The fighting restarted after negotiations broke down, said Abdul Halik, a police commander in the prison. He said authorities had urged the prisoners to move into a different wing of the jail but the inmates refused.
"The prisoners have tried to break down the door to their block and the police opened fire," Halik said. "One prisoner was shot dead and three were wounded." The death brings to five the number of people killed since the uprising started late on Saturday. Some 41 have been hurt.
Halik said the prisoners retreated inside the building after being shot at. Even if the prisoners had managed to flee their block, they would still have been inside the prison compound. A high wall and hundreds of police and soldiers would have prevented them from escaping.
A purported spokesman for the prisoners, who identified himself only by the name Maqsodi, told The Associated Press by mobile phone from inside the jail that the prisoners refused to move because living conditions were no better in the new block.
Policharki Prison was built in the 1970s and is notorious for harsh and crowded conditions.
Violence erupted late on Saturday after prisoners refused to put on new uniforms, delivered in response to a breakout last month by seven Taliban prisoners who had disguised themselves as visitors.

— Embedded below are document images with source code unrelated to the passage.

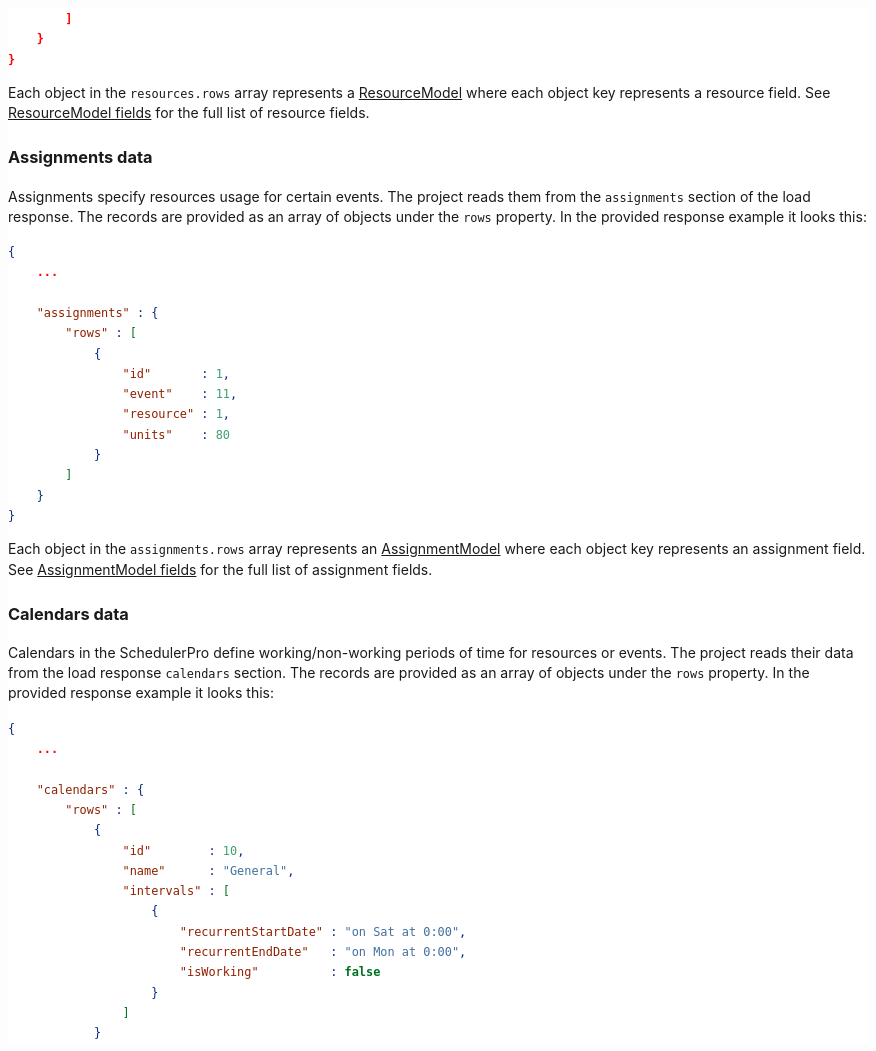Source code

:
 ```json
        ]
    }
}
```

Each object in the `resources.rows` array represents a 
[ResourceModel](#SchedulerPro/model/ResourceModel) where each object 
key represents a resource field. See 
[ResourceModel fields](#SchedulerPro/model/ResourceModel#fields) 
for the full list of resource fields.

### Assignments data

Assignments specify resources usage for certain events. The project reads them from the `assignments` 
section of the load response. The records are provided as an array of objects under the `rows` property. In the provided
response example it looks this:
```json
{
    ...

    "assignments" : {
        "rows" : [
            {
                "id"       : 1,
                "event"    : 11,
                "resource" : 1,
                "units"    : 80
            }
        ]
    }
}
```

Each object in the `assignments.rows` array represents an 
[AssignmentModel](#SchedulerPro/model/AssignmentModel) where each
object key represents an assignment field. See 
[AssignmentModel fields](#SchedulerPro/model/AssignmentModel#fields)
for the full list of assignment fields.

### Calendars data

Calendars in the SchedulerPro define working/non-working periods of time for resources or events. The project
reads their data from the load response `calendars` section. The records are provided as an array of objects under the 
`rows` property. In the provided response example it looks this:
```json
{
    ...

    "calendars" : {
        "rows" : [
            {
                "id"        : 10,
                "name"      : "General",
                "intervals" : [
                    {
                        "recurrentStartDate" : "on Sat at 0:00",
                        "recurrentEndDate"   : "on Mon at 0:00",
                        "isWorking"          : false
                    }
                ]
            }
```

Police have blamed about 350 Taliban and Al Qaida detainees for inciting the riot. Seventeen of the most seriously wounded prisoners were rushed to a hospital earlier yesterday along with the bodies of four of the dead, after the prisoners agreed to halt the violence temporarily, said Gen Zamarai, the Afghan army commander in charge of security at the jail.

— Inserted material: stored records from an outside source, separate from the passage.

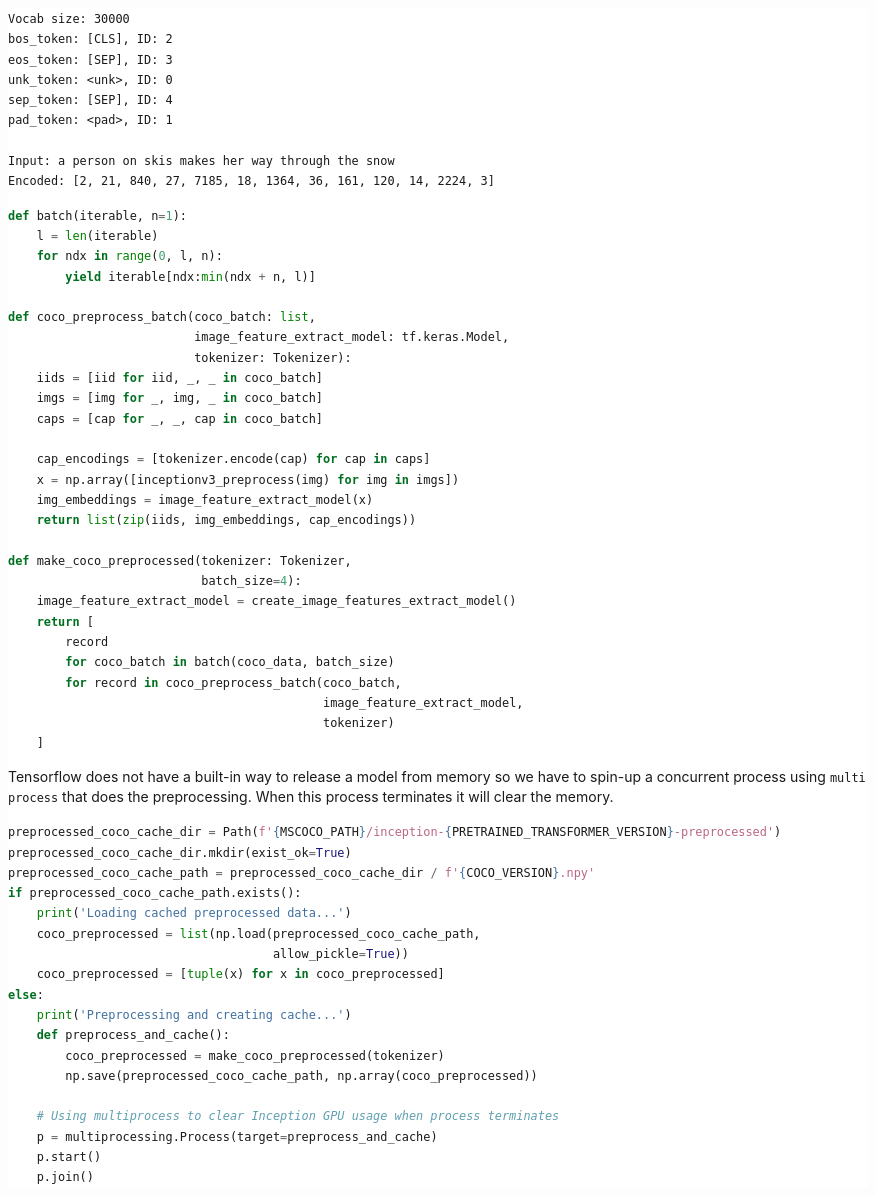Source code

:     Vocab size: 30000
    bos_token: [CLS], ID: 2
    eos_token: [SEP], ID: 3
    unk_token: <unk>, ID: 0
    sep_token: [SEP], ID: 4
    pad_token: <pad>, ID: 1
    
    Input: a person on skis makes her way through the snow
    Encoded: [2, 21, 840, 27, 7185, 18, 1364, 36, 161, 120, 14, 2224, 3]
    


```python
def batch(iterable, n=1):
    l = len(iterable)
    for ndx in range(0, l, n):
        yield iterable[ndx:min(ndx + n, l)]

def coco_preprocess_batch(coco_batch: list, 
                          image_feature_extract_model: tf.keras.Model,
                          tokenizer: Tokenizer):
    iids = [iid for iid, _, _ in coco_batch]
    imgs = [img for _, img, _ in coco_batch]
    caps = [cap for _, _, cap in coco_batch]
    
    cap_encodings = [tokenizer.encode(cap) for cap in caps]
    x = np.array([inceptionv3_preprocess(img) for img in imgs])
    img_embeddings = image_feature_extract_model(x)
    return list(zip(iids, img_embeddings, cap_encodings))

def make_coco_preprocessed(tokenizer: Tokenizer,
                           batch_size=4):
    image_feature_extract_model = create_image_features_extract_model()
    return [
        record
        for coco_batch in batch(coco_data, batch_size)
        for record in coco_preprocess_batch(coco_batch,
                                            image_feature_extract_model,
                                            tokenizer)
    ]
```

Tensorflow does not have a built-in way to release a model from memory so we have to spin-up a concurrent process using `multiprocess` that does the preprocessing. When this process terminates it will clear the memory.


```python
preprocessed_coco_cache_dir = Path(f'{MSCOCO_PATH}/inception-{PRETRAINED_TRANSFORMER_VERSION}-preprocessed')
preprocessed_coco_cache_dir.mkdir(exist_ok=True)
preprocessed_coco_cache_path = preprocessed_coco_cache_dir / f'{COCO_VERSION}.npy'
if preprocessed_coco_cache_path.exists():
    print('Loading cached preprocessed data...')
    coco_preprocessed = list(np.load(preprocessed_coco_cache_path, 
                                     allow_pickle=True))
    coco_preprocessed = [tuple(x) for x in coco_preprocessed]
else:
    print('Preprocessing and creating cache...')
    def preprocess_and_cache():
        coco_preprocessed = make_coco_preprocessed(tokenizer)
        np.save(preprocessed_coco_cache_path, np.array(coco_preprocessed))
    
    # Using multiprocess to clear Inception GPU usage when process terminates
    p = multiprocessing.Process(target=preprocess_and_cache)
    p.start()
    p.join()
```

Authorities restored supplies of water, electricity and food to the prisoners late on Monday after progress appeared to be made in negotiations. A tanker truck carrying water and another vehicle loaded with potatoes and rice were seen driving into the compound on the outskirts of the capital, Kabul.
The supplies were withheld late on Sunday from the roughly 2,000 prisoners, including women and their children. Authorities have deployed hundreds of police and soldiers around the prison and have threatened to storm it, though they have said they would like to solve the problem peacefully. No deadline has been set for a deal to be reached.
The prisoners are believed to be armed with small knives and clubs fashioned from wrecked furniture, but do not have guns.
The prisoners have made a range of demands, including a general amnesty for an unspecified number of inmates, according to Sibghatullah Mujaddedi, the chief government
negotiator. Maqsodi, the purported spokesman for the prisoners, said they are also demanding retrials, claiming many of them are innocent while others were sentenced to too long prison terms.
Outside the jail on Tuesday, dozens of relatives of inmates pleaded with guards for news.